Notably, the reported incidence of anaplasmosis and other tickborne illnesses has risen in recent years. In 2007 in Minnesota, 322 cases of anaplasmosis were reported. “As the incidence of tickborne diseases increases, physician vigilance for possible transmission of these agents via transfusions also should increase,” the investigators wrote. “In addition to more common etiologies, physicians should suspect possible rickettsial infections if transfusion recipients develop acute thrombocytopenia posttransfusion, especially if accompanied by fever. Such signs should lead to rapid assessment for rickettsial agents and empiric treatment with doxycycline.” – by Dave Levitan
This interesting case reinforces the teaching that any organism that has infected a blood donor can potentially be transmitted to a recipient. Although viral infections and bacterial infections (particularly from platelet concentrates) are of greater concern in the U.S. blood supply, other infectious agents including parasites and rickettsia can cause transfusion transmitted disease. These infections can be commonplace in endemic areas as with malaria or unusual as seen in the current case. The finding of an unusual infectious agent in the blood of a patient should prompt the clinician to review recent transfusions and report to the transfusion service if a transfusion transmission is suspected. If a cluster of cases occurs, blood collection agencies can consider screening donors by history or laboratory testing to prevent further transmissions; in the current case, it is not likely that donor questions or testing would be effective or cost-effective and false positive answers to screening questions would result in loss of many potential donors.

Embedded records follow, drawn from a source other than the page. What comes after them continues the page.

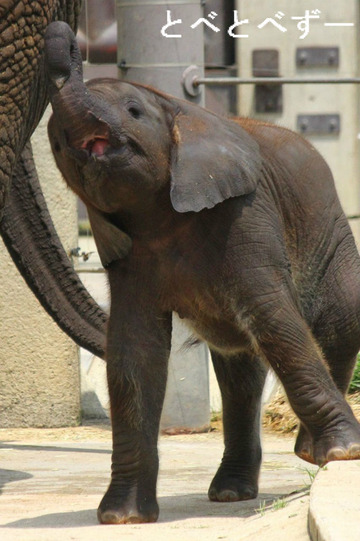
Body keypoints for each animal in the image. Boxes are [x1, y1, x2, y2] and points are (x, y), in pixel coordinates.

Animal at [46, 21, 360, 524]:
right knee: (240, 373)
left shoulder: (246, 213)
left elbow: (275, 320)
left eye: (133, 112)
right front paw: (123, 518)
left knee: (335, 325)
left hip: (331, 235)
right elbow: (134, 354)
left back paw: (310, 454)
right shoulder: (126, 251)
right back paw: (231, 493)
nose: (64, 33)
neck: (180, 112)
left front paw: (346, 453)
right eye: (56, 142)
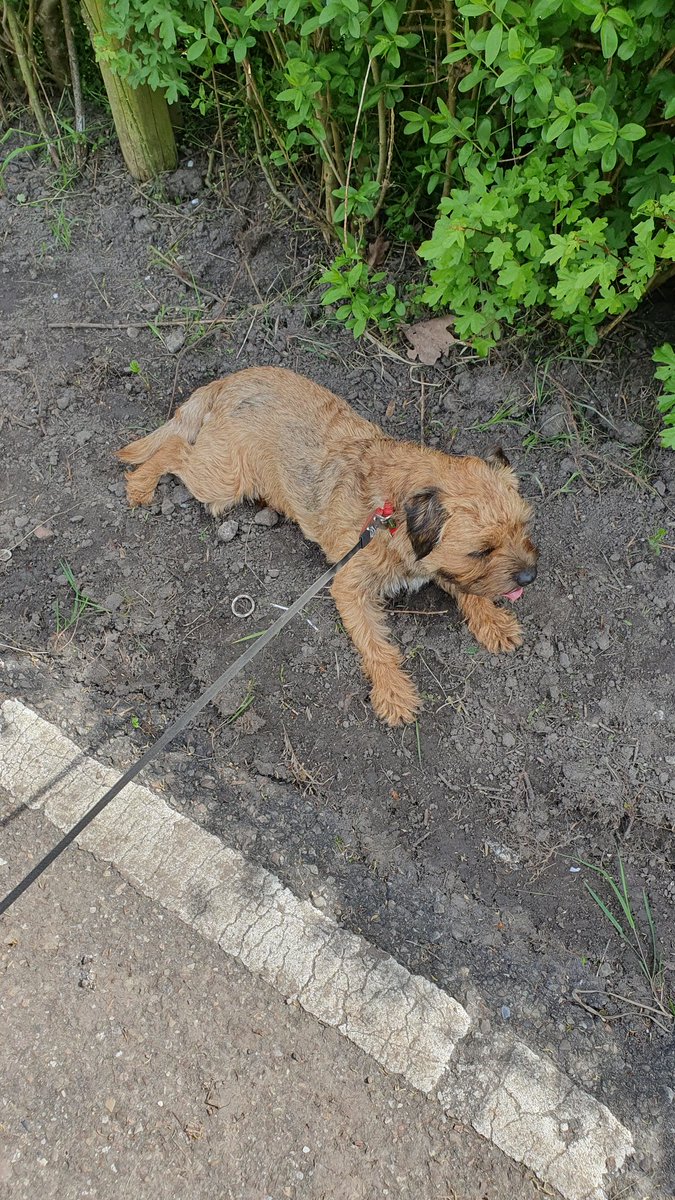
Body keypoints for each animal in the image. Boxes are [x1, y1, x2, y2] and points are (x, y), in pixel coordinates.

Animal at [117, 362, 535, 720]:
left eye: (523, 527)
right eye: (481, 551)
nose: (529, 577)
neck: (393, 514)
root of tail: (227, 382)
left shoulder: (434, 560)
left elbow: (467, 586)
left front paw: (492, 620)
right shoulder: (350, 586)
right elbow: (376, 644)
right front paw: (393, 692)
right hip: (222, 480)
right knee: (175, 450)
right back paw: (141, 484)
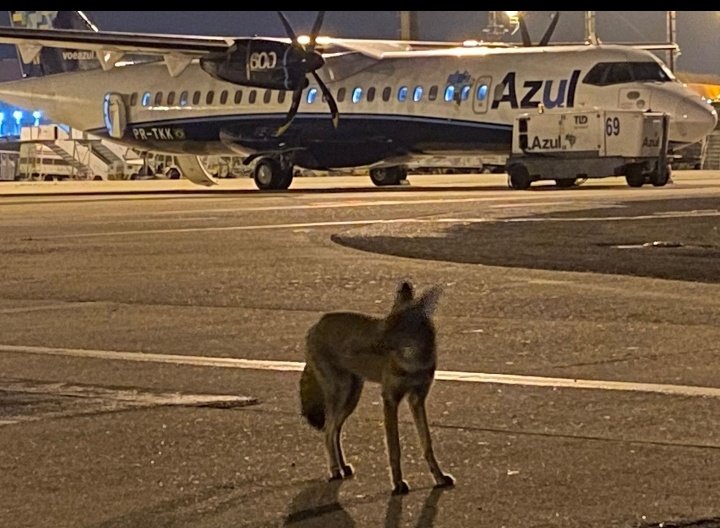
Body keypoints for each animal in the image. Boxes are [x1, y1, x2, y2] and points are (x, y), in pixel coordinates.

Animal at [300, 280, 455, 495]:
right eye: (386, 323)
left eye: (397, 327)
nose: (370, 343)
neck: (414, 364)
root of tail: (316, 324)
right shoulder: (390, 398)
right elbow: (394, 448)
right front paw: (398, 484)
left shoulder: (417, 399)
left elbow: (427, 444)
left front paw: (439, 477)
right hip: (341, 394)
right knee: (328, 431)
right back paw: (334, 470)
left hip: (351, 399)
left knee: (335, 431)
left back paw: (343, 467)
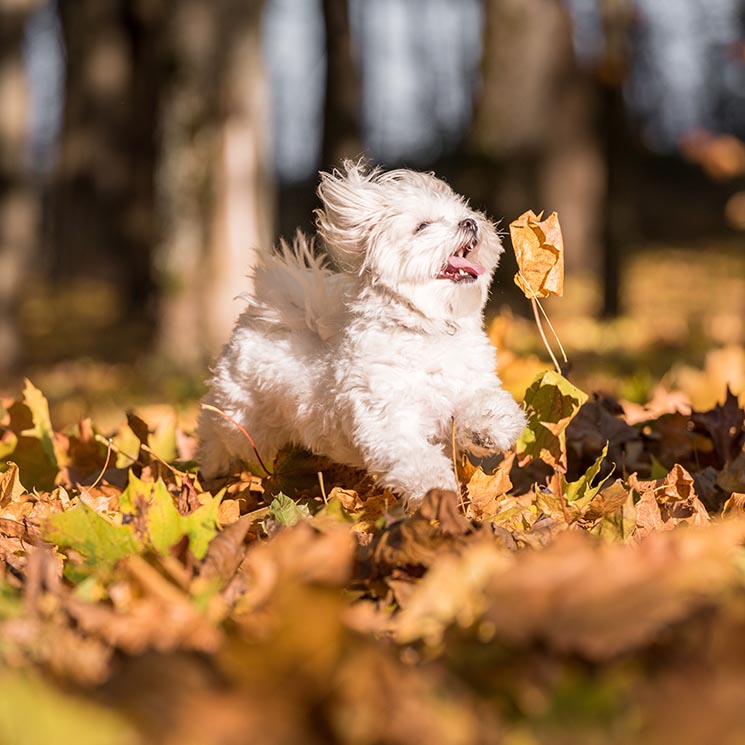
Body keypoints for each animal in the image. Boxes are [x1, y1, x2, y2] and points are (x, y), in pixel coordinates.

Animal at [198, 163, 524, 508]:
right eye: (423, 226)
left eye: (465, 213)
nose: (470, 222)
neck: (428, 328)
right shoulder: (387, 417)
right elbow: (414, 456)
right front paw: (434, 488)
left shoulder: (471, 383)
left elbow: (484, 402)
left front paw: (489, 427)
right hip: (240, 421)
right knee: (218, 436)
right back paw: (211, 474)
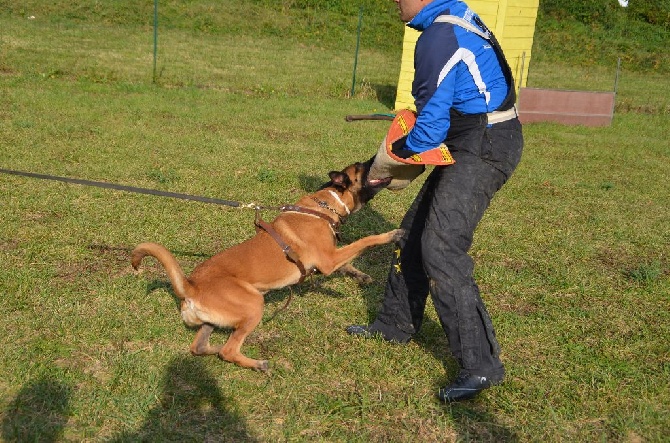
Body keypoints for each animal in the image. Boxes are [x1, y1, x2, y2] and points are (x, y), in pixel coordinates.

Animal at [133, 162, 404, 372]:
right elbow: (363, 242)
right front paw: (391, 235)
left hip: (214, 321)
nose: (379, 160)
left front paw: (359, 275)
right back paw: (256, 363)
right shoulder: (328, 259)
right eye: (362, 167)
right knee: (228, 351)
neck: (324, 206)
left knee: (200, 347)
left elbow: (348, 261)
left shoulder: (331, 257)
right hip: (255, 304)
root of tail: (191, 287)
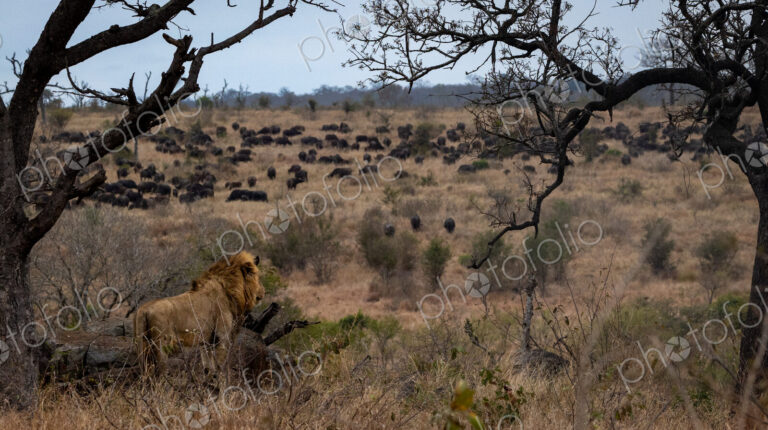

Since it will never be possible to prevent the transmission of all infectious agents by transfusion using questions and laboratory tests, many transfusion authorities are hoping that pathogen reduction technologies will become available in the near future. There are systems available in Europe to reduce pathogens in platelets but they are not licensed in the United States; pathogen reduction systems for red cells are under development by several companies and may become available in the future if safety and efficacy can be established.
– Paul M. Ness, MD
HemOnc Today Editorial Board member
For more information:
- CDC. MMWR. 2008;57:1145-1148.
- Kemperman M, Neitzel D, Jensen K, et al. Anaplasma phagocytophilum transmitted through blood transfusion --- Minnesota, 2007.